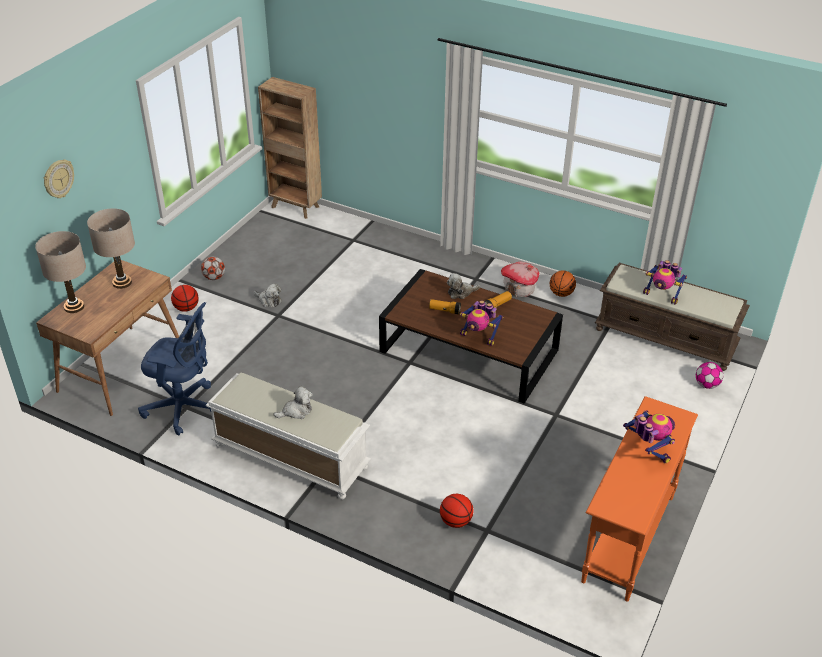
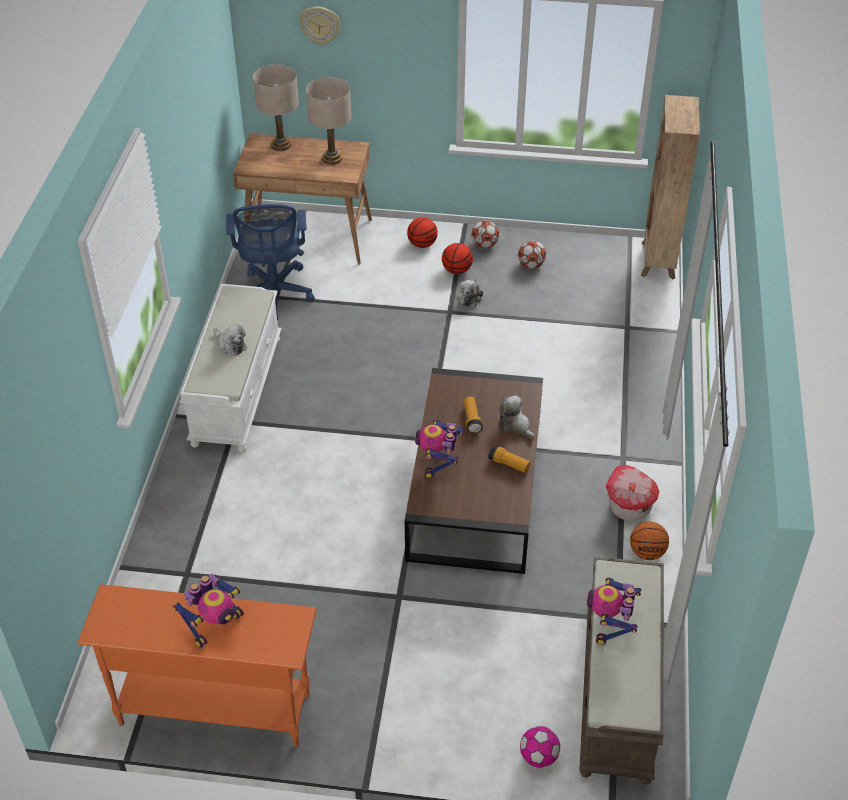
camera: 70 degrees right, 5 degrees up
basketball [440,494,473,528] -> basketball moved to [442,243,473,274]
none -> football [518,240,546,269]

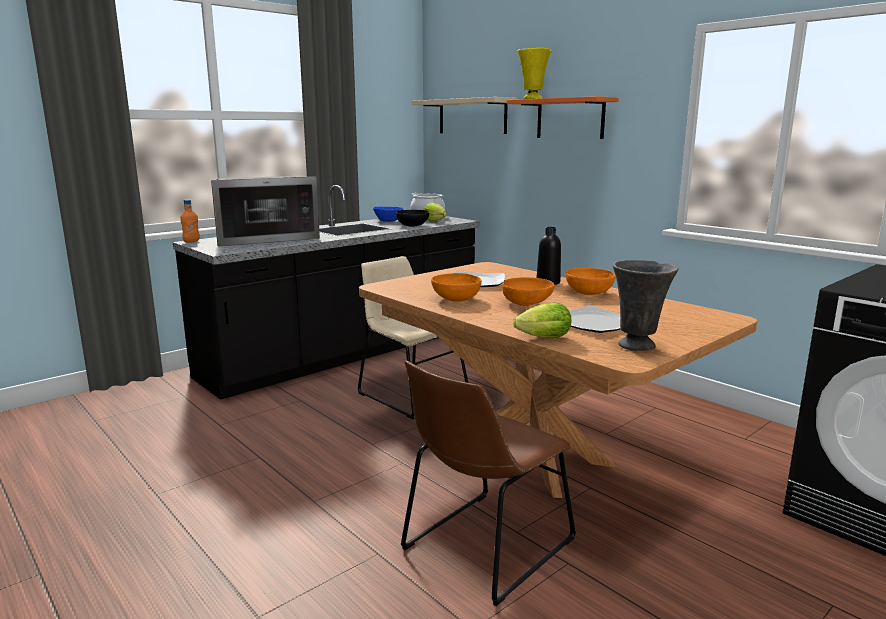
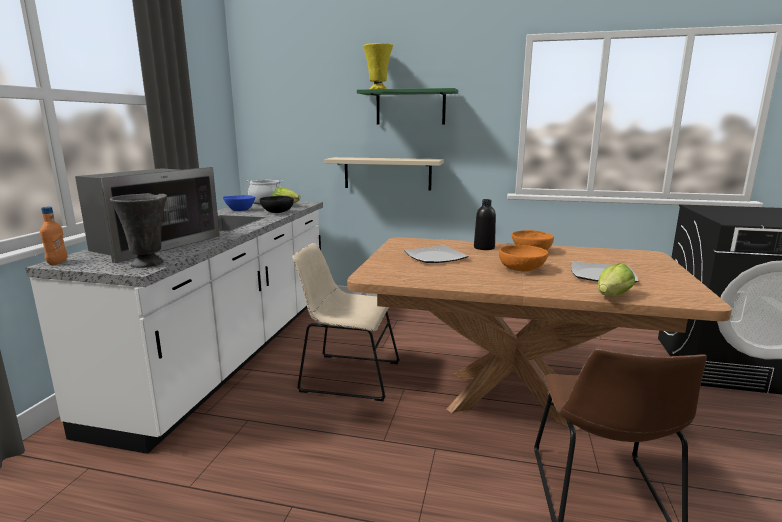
camera: 35 degrees left, 0 degrees up
black counter [173,185,480,400] -> white counter [25,201,323,454]
beige shelf [412,97,517,134] -> beige shelf moved to [324,157,444,191]
orange bowl [431,273,482,302] -> none
orange shelf [506,96,619,139] -> green shelf [357,88,458,124]
grey vase [613,260,678,351] -> grey vase moved to [109,193,167,268]

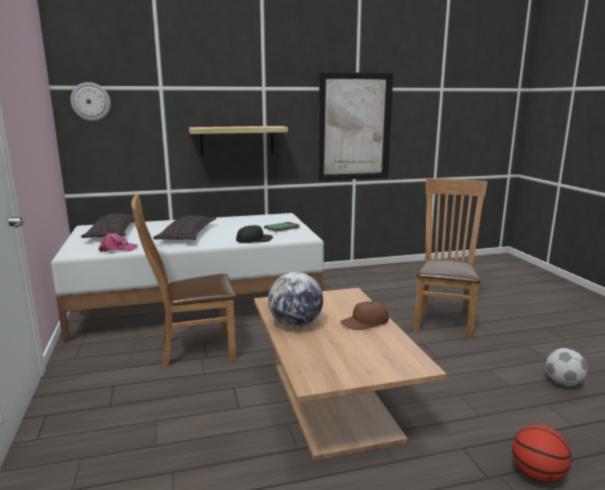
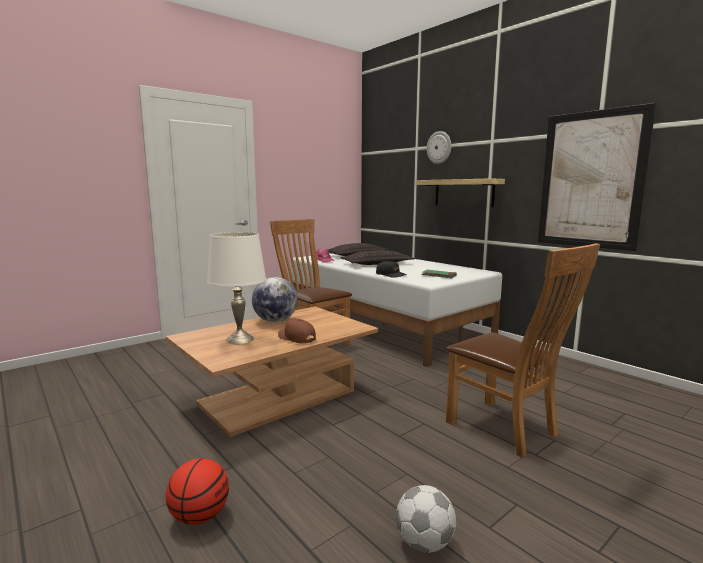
camera: 65 degrees right, 5 degrees down
wall clock [70,82,111,121] -> wall clock moved to [427,131,451,164]
brown chair [414,178,488,340] -> brown chair turned 60 degrees clockwise [446,243,600,458]
none -> white table lamp [207,232,266,344]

- Work instructions
Copy exactly, leaving out pictures, the lines from the line containing "none -> football [518,240,546,269]" through the last line of the records.

- Task solution
none -> football [518,240,546,269]

camera: 35 degrees left, 0 degrees up
black counter [173,185,480,400] -> white counter [25,201,323,454]
beige shelf [412,97,517,134] -> beige shelf moved to [324,157,444,191]
orange bowl [431,273,482,302] -> none
orange shelf [506,96,619,139] -> green shelf [357,88,458,124]
grey vase [613,260,678,351] -> grey vase moved to [109,193,167,268]

camera: 65 degrees right, 5 degrees down
wall clock [70,82,111,121] -> wall clock moved to [427,131,451,164]
brown chair [414,178,488,340] -> brown chair turned 60 degrees clockwise [446,243,600,458]
none -> white table lamp [207,232,266,344]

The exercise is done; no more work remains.